This includes forced labour and land grabbing of Indigenous lands. Between 2008 and 2020 JBS’s total deforestation footprint was estimated at 200,000 hectares in its direct supply chain and 1.5 million hectares in its indirect supply chain. 

“While infamous for their role in the destruction of the Amazon, JBS is less well known for its part in the ecological collapse of Ireland’s largest lake,” said Dr Laura Kehoe, an environmental scientist and a member of Slí Eile, the main organising group behind Climate Camp. 

The JBS owned chicken factory farm known as Moy Park was spotlighted recently in a BBC investigation which linked it to hundreds of environmental breaches.

Although NI Water has responsibility for treating effluent from these factories to minimise contamination to waterways, it admitted to the BBC that raw sewage and untreated trade effluent spill from its facilities on 25,000 occasions each year (68 spills per day). 

“If something happens 25,000 times a year it can’t be called a ‘spill’, it’s extreme neglect resulting in ecocide,” continued Dr Kehoe. 

Instead of taking immediate action to contain the spills, Agriculture and Environment Minister Andrew Muir said: “I’ll be writing to Moy Park seeking an explanation in terms of the situation you outlined.” 

Pádraig Cairns of Save Lough Neagh said:
“Moy Park is the quintessential example of how industrial agriculture is killing Lough Neagh. Neoliberal capitalism has allowed this multinational corporation to enrich itself and its executives, sending profits abroad and leaving in its wake a ravaged ecosystem. 

“Moy Park is the largest company in the north of Ireland, with a turnover of £1.88 billion last year. The mistreatment of both animals and factory workers should be condemned by anyone with a conscience, and what do the public have to show for all this suffering? A dead Lough.” 

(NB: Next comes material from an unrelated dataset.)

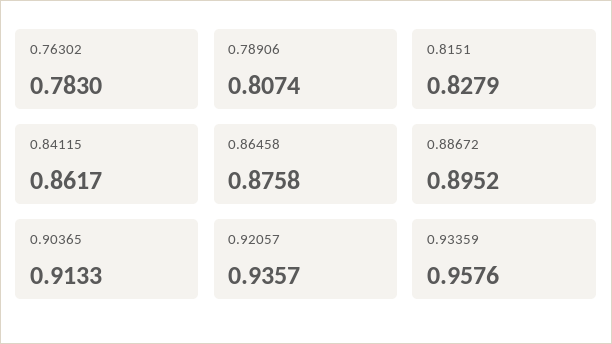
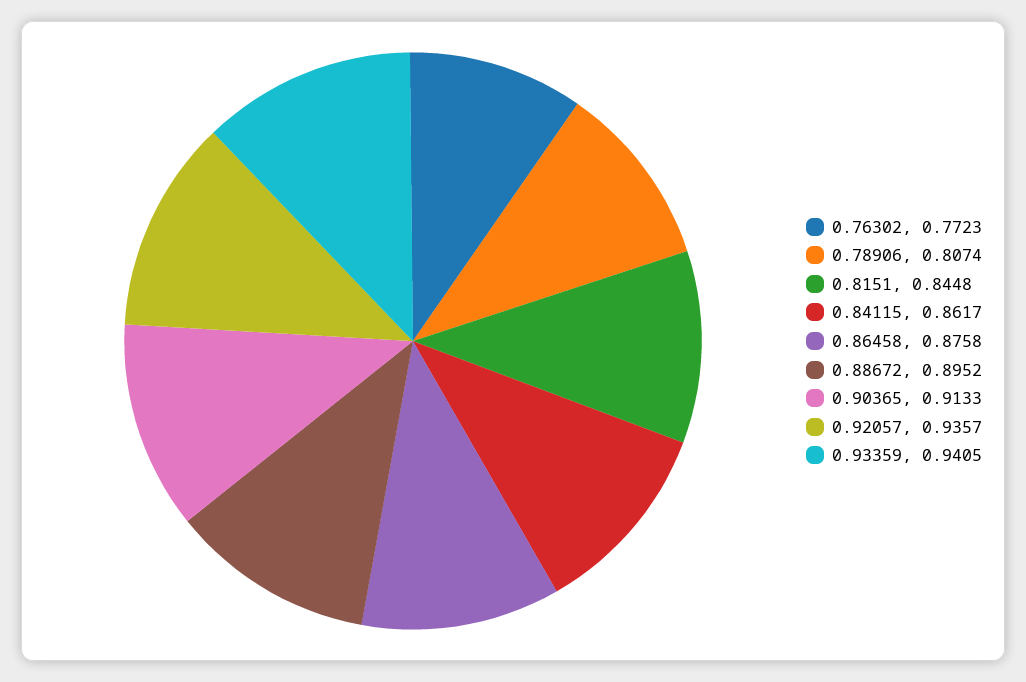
0.76302: 0.783 -> 0.7723
0.8151: 0.8279 -> 0.8448
0.93359: 0.9576 -> 0.9405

Animal agriculture is Ireland’s most dangerous occupation. While farms account for just 5% of Irish workplaces, the sector accounts for almost half of workplace deaths

The action at the Moy Park factory took place on the final day of Climate Camp, a five-day “festival of resistance” on the shore of Lough Neagh at Ardboe, Co Tyrone, at which hundreds of climate activists and community campaigners gathered, invited by local community groups Save Lough Neagh and Save our Sperrins. 

Climate Camp took place in the wake of news that blue-green algae is back at the devastating levels seen in 2023 in Lough Neagh. The ecological catastrophe at the Lough, which provides more than 40% of the North’s drinking water, was caused by a combination of intensive animal agriculture – driven by the Stormont government’s ‘Going for Growth’ strategy – raw sewage, industrial sand dredging and climate change. Co Antrim, which has a human population of 650,000, has 20 million farm animals living in cages

Pádraig Cairns of Save Lough Neagh continued:
“Government policy has incentivised this exploitative agricultural model for decades, through initiatives like Going For Growth, so it is concerning to campaigners that Andrew Muir’s recent 37-point action plan does not seek to overhaul the way we regulate these big agri-businesses. Corporations like Moy Park that treat our environment and our sacred spaces like a private sewer need to be held accountable, and campaigners will work tirelessly to ensure that our government doesn’t shirk its duty in doing so.”

Barry Ferguson, a Co Down farmer/grower and organiser for the Landworkers’ Alliance, one of many groups that took part in this year’s Climate Camp, said: “Many farmers in the North are locked into a system of farming livestock and feed for livestock that gives them very low incomes, causes climate breakdown, pollutes our waterways and dominates land use for export commodity food production, which, in environmental terms, is one of the least efficient ways to produce human food.” 

“Better would be more focus on production of vegetables and meat for local consumption here, and using the land more efficiently for carbon storage and capture and enhancing biodiversity. We need subsidies that allow farmers to make the transition to the type of farming that gives them a decent living, produces affordable, nutritious food for local supply and also protects rather than harms land, water, biodiversity and the climate.”

Dr Laura Kehoe concluded:
“Industrial animal agriculture is not only the main cause of the catastrophe at Lough Neagh, but also the number one cause of greenhouse gas emissions, water pollution and biodiversity collapse across Ireland. We simply cannot continue with the extreme harm caused by corporations maximising their profit margins at the literal cost of the Earth.”